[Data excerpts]
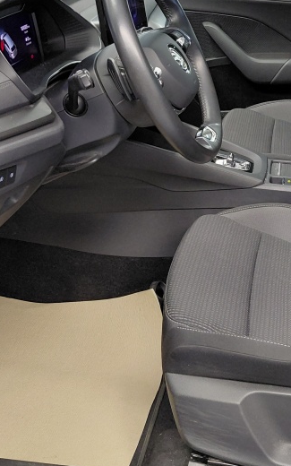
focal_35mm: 52
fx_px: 660
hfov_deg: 24.6
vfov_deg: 38.1
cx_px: 222
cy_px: 131
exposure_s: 1/50.1
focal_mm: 4.69
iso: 320
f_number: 1.8
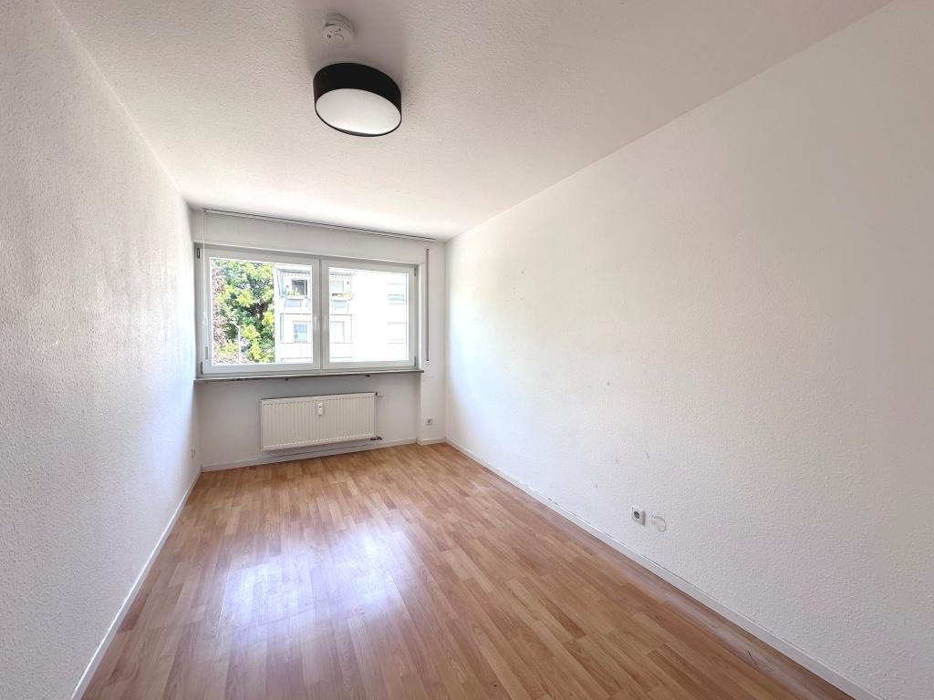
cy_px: 350
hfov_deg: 102.1
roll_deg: +0.1
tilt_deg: -1.7
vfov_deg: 85.7
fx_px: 378
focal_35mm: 14
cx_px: 467
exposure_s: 1/99
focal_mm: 2.22
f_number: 2.2
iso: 40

--- EXERCISE PROMPT ---
Only the pictures stay out; the rest of the entries above must be written out exactly.

--- THE COMPLETED TASK ---
focal_35mm: 52
fx_px: 660
hfov_deg: 24.6
vfov_deg: 38.1
cx_px: 222
cy_px: 131
exposure_s: 1/50.1
focal_mm: 4.69
iso: 320
f_number: 1.8
cy_px: 350
hfov_deg: 102.1
roll_deg: +0.1
tilt_deg: -1.7
vfov_deg: 85.7
fx_px: 378
focal_35mm: 14
cx_px: 467
exposure_s: 1/99
focal_mm: 2.22
f_number: 2.2
iso: 40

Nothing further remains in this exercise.